Authoritarian Belarusian leader Alexander Lukashenko has provided another victory in the elections marked by the Western governments as false.
On Monday, the Central Election Committee stated that Lukashenko won 86.8% of the vote and that the turnout was almost 87%.
There were four more names in the newsletter – carefully selected so as not to present any problems for the current leadership – but no reliable applicants were allowed to participate in the elections because all opposition figures are in prison or exile abroad.
No independent observers also controlled the vote.
EU foreign policy chief Kaj Kalas said the election was a brazen attack on democracy, while German Foreign Minister Analen Boerbak posted on X that “people of Belarus had no choice.”
Meanwhile, Kremlin’s press secretary Dmitry Pesko said that President Vladimir Putin, who has ruled Russia since 2000, has congratulated his close ally Lukashenko for his “solid victory”.
Pesko said that Moscow believed that the Belarusian elections are “absolutely legitimate, well organized, transparent elections” and the voices that sound from the West were slapped. “
The leaders of China, Venezuela and Pakistan also suggested meeting Lukashenko.

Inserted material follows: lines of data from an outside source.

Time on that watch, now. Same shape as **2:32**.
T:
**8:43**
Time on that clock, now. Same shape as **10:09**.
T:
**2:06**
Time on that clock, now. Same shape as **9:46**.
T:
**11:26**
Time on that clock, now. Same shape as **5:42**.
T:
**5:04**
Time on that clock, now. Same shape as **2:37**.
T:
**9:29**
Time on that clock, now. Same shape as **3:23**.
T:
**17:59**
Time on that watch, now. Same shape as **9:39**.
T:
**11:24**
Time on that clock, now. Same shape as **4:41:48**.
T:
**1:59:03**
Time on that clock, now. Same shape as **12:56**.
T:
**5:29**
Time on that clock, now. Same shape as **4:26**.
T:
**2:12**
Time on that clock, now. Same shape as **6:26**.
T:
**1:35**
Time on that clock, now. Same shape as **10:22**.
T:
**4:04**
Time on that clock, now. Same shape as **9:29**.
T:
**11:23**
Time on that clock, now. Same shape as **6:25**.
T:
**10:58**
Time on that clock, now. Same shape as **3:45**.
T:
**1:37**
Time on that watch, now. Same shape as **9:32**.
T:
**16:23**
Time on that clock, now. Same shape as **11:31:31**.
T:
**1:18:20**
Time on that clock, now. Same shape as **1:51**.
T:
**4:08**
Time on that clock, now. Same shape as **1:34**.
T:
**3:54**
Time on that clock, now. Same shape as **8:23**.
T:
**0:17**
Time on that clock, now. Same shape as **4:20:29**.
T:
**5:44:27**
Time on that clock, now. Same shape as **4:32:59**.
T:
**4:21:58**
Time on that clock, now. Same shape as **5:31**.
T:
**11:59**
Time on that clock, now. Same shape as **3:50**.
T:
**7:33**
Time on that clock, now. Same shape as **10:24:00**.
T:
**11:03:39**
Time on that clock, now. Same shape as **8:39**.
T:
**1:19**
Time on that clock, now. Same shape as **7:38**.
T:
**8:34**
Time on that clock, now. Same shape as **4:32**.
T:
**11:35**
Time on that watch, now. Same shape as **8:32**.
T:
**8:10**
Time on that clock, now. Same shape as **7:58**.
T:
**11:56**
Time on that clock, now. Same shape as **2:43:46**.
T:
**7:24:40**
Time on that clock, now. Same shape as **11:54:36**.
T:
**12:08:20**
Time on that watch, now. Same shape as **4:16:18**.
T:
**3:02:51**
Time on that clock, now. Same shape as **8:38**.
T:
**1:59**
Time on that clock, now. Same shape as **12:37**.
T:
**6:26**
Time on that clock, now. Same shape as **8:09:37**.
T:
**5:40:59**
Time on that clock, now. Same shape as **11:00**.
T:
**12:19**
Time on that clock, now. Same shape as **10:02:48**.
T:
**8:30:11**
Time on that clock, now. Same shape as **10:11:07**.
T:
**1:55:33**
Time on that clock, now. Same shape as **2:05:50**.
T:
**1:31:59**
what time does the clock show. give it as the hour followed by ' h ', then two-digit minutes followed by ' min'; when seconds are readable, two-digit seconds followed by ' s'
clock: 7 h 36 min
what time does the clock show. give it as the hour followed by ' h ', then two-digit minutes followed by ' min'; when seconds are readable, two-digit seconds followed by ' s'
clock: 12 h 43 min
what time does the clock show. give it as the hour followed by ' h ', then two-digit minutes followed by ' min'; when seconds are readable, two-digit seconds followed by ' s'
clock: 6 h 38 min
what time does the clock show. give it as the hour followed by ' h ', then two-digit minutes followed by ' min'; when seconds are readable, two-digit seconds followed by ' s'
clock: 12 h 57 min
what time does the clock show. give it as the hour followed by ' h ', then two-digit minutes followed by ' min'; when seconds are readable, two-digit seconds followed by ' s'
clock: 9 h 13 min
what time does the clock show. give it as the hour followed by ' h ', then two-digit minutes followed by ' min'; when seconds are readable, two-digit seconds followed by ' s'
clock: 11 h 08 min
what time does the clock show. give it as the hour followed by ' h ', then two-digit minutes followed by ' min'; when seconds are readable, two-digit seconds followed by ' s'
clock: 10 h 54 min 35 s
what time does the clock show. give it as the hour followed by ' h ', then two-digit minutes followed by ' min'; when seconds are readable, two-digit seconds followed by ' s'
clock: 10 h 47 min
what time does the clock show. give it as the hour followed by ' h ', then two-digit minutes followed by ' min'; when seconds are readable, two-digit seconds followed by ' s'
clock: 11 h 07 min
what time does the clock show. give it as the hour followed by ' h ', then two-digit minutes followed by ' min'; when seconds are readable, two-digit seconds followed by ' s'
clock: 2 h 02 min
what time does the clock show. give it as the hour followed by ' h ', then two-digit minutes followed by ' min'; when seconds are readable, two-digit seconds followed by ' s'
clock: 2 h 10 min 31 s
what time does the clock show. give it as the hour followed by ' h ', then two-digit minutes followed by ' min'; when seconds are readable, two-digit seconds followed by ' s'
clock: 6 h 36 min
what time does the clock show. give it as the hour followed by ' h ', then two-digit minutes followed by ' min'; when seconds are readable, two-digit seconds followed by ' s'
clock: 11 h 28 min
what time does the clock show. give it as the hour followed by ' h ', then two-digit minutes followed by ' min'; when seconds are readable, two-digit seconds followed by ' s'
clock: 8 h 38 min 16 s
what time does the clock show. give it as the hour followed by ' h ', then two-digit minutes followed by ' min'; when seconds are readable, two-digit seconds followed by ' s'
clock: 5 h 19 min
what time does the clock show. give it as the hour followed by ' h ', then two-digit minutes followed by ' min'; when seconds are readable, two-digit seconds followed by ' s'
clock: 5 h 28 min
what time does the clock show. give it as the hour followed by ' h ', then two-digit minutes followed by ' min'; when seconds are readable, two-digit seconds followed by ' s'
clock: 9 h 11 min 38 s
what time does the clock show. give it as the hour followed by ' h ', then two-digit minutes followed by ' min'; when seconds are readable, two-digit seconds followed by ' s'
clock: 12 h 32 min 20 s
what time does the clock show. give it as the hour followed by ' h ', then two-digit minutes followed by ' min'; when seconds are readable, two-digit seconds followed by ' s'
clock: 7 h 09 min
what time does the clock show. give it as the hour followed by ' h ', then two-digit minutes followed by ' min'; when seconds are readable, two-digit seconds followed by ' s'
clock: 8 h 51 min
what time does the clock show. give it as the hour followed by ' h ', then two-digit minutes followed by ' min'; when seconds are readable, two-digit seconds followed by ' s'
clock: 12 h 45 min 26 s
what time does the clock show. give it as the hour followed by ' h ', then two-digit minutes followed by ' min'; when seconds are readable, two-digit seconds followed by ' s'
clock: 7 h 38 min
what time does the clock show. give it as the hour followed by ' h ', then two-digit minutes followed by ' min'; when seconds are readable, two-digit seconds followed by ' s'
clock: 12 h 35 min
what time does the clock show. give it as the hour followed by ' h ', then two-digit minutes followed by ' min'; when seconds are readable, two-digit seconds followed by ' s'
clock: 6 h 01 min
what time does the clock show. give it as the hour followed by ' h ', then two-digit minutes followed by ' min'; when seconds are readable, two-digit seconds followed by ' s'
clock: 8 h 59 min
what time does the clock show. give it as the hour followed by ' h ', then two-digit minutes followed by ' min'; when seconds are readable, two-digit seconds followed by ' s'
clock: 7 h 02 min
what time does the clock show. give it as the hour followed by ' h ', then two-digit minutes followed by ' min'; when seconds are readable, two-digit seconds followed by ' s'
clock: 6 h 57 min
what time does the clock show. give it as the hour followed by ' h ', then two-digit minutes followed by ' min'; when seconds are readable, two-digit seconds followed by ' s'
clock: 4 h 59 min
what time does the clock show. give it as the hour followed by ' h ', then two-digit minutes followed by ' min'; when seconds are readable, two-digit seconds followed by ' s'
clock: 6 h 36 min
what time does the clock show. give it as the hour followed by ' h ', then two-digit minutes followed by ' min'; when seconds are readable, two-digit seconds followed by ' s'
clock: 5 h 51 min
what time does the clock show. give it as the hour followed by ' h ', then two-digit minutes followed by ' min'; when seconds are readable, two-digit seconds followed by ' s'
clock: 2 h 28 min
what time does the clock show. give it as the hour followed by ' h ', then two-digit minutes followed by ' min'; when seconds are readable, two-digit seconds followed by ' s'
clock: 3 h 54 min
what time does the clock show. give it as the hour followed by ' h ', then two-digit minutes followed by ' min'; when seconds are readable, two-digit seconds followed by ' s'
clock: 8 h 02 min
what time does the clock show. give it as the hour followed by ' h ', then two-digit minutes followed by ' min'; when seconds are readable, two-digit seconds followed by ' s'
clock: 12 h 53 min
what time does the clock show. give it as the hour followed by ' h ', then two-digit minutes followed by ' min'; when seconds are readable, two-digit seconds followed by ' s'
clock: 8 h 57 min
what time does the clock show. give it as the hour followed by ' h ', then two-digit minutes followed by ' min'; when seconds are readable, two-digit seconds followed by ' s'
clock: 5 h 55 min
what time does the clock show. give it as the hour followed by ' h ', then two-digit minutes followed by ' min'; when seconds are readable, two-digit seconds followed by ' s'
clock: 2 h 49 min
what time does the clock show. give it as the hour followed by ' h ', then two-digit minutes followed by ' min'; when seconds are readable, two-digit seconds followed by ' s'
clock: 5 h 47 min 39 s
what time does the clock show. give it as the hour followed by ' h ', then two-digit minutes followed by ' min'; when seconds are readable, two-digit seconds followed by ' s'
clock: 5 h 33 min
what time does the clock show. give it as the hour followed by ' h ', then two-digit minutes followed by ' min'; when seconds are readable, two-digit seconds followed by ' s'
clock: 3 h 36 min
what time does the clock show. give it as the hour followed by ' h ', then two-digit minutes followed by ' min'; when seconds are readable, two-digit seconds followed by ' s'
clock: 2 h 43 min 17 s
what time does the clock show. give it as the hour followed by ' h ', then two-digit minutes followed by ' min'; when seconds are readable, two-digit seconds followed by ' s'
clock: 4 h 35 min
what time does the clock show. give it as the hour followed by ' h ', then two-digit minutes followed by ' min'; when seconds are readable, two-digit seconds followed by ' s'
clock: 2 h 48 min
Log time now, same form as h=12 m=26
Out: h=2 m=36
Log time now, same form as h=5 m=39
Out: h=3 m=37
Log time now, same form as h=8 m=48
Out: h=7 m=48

Opposition leader of the expelled Belarusian Svetlana Tikhonovskaya refused the election as “another political farce”.
In the 2020 elections, she demanded the victory she was in prison.
Lukashenka mistakenly believed that Tikhonovsky would not have any problem for him, but after she seemed to receive great support, she was expelled from the country.
Now there is no opposition in Belarus, which also closed all its independent media.
On Sunday night, Lukashenko told Steve Rosenberg BBC that his opponents chose a “prison” or exile.
“We have never made anyone out of the country,” he said, adding that “he couldn’t care whether our elections recognize (the West).”
This will be the seventh term of Lukashenko in power. He has ruled Belarus since 1994.